Mesa made his professional debut in 2019 with the Gulf Coast League Marlins, batting .284/.366/.398 with one home run, 24 runs batted in (RBI), and seven stolen bases over 47 games played. Mesa did not play in a game in 2020 due to the cancellation of the minor league season because of the COVID-19 pandemic. In 2021, for the Single-A Jupiter Hammerheads, Mesa batted .266/.317/.402 with five home runs, 71 RBI, and 12 stolen bases in 112 games. In 2022, he played in 121 games for the High-A Beloit Snappers, batting .244/.323/.346 with five home runs, 50 RBI, and 10 stolen bases.

On April 18, 2023, while playing for the Double-A Pensacola Blue Wahoos, Mesa hit for the cycle in a game against the Birmingham Barons. In 123 games for Pensacola, he batted .242/.308/.412 with career-highs in home runs (18), RBI (76), and stolen bases (16).
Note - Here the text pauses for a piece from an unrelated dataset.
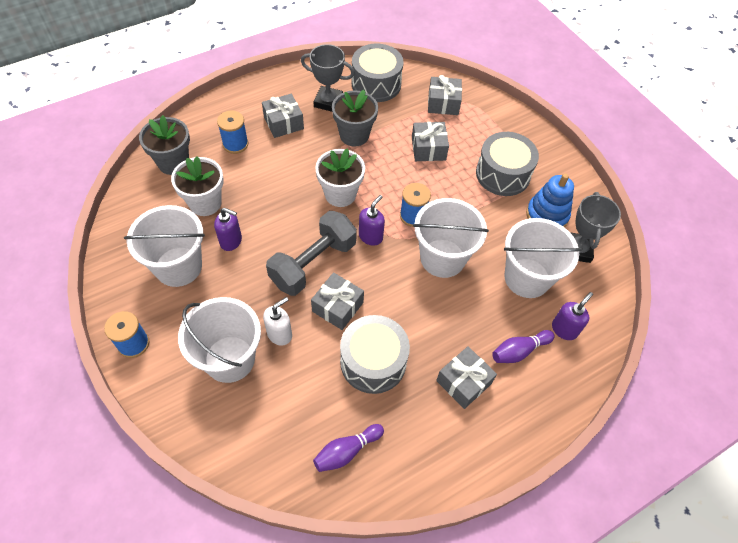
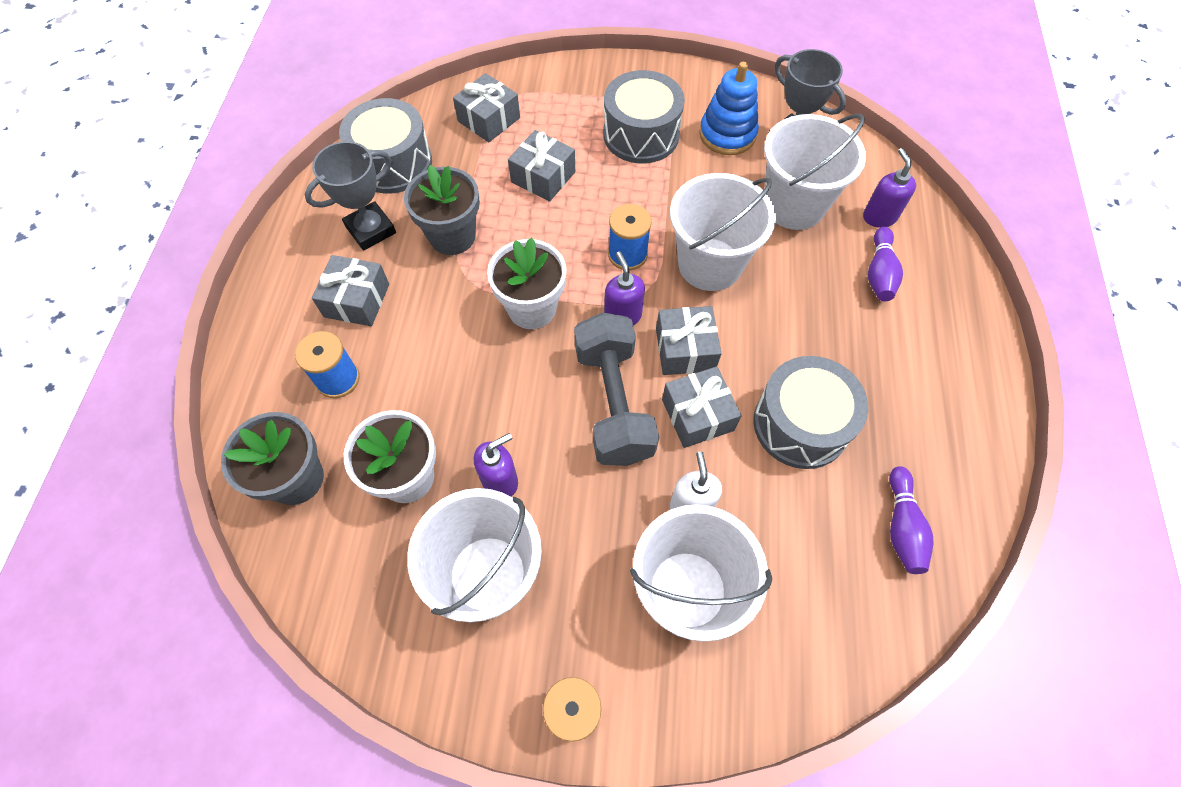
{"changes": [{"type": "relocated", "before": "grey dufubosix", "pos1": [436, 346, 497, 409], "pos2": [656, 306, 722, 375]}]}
On November 14, 2023, the Marlins added Mesa to their 40-man roster to protect him from the Rule 5 draft. He was optioned to the Triple-A Jacksonville Jumbo Shrimp to begin the 2024 season. In 83 appearances split between Jupiter and Jacksonville, Mesa slashed .255/.318/.423 with 13 home runs, 51 RBI, and five stolen bases.

The Marlins optioned to Triple-A Jacksonville to begin the 2025 season. On May 26, 2025, Mesa was promoted to the major leagues for the first time. He made his major league debut that day and recorded his first hit the next day. On September 8, his 24th birthday, Mesa hit his first career home run off of Shinnosuke Ogasawara of the Washington Nationals. In 16 appearances for Miami during his rookie campaign, Mesa batted .188/.297/.344 with one home run and six RBI.
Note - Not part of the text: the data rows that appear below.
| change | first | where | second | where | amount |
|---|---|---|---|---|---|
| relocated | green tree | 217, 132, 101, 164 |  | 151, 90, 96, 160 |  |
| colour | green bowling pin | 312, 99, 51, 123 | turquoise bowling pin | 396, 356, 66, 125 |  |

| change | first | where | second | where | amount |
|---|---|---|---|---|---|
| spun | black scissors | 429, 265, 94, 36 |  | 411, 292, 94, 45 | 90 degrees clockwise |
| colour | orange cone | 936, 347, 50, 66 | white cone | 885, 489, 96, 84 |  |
On February 3, 2026, Mesa was designated for assignment by the Marlins.

===Tampa Bay Rays===
On February 6, 2026, the Marlins traded Mesa to the Tampa Bay Rays in exchange for Angel Brachi. He was optioned to the Triple-A Durham Bulls to begin the regular season. The Rays promoted him to the major leagues on May 24 following an injury to Jonny DeLuca. Mesa was named the American League Player of the Week for the week ending September 12, after he had a .636 on-base percentage.

==Personal life==
Mesa became a United States citizen in February 2024.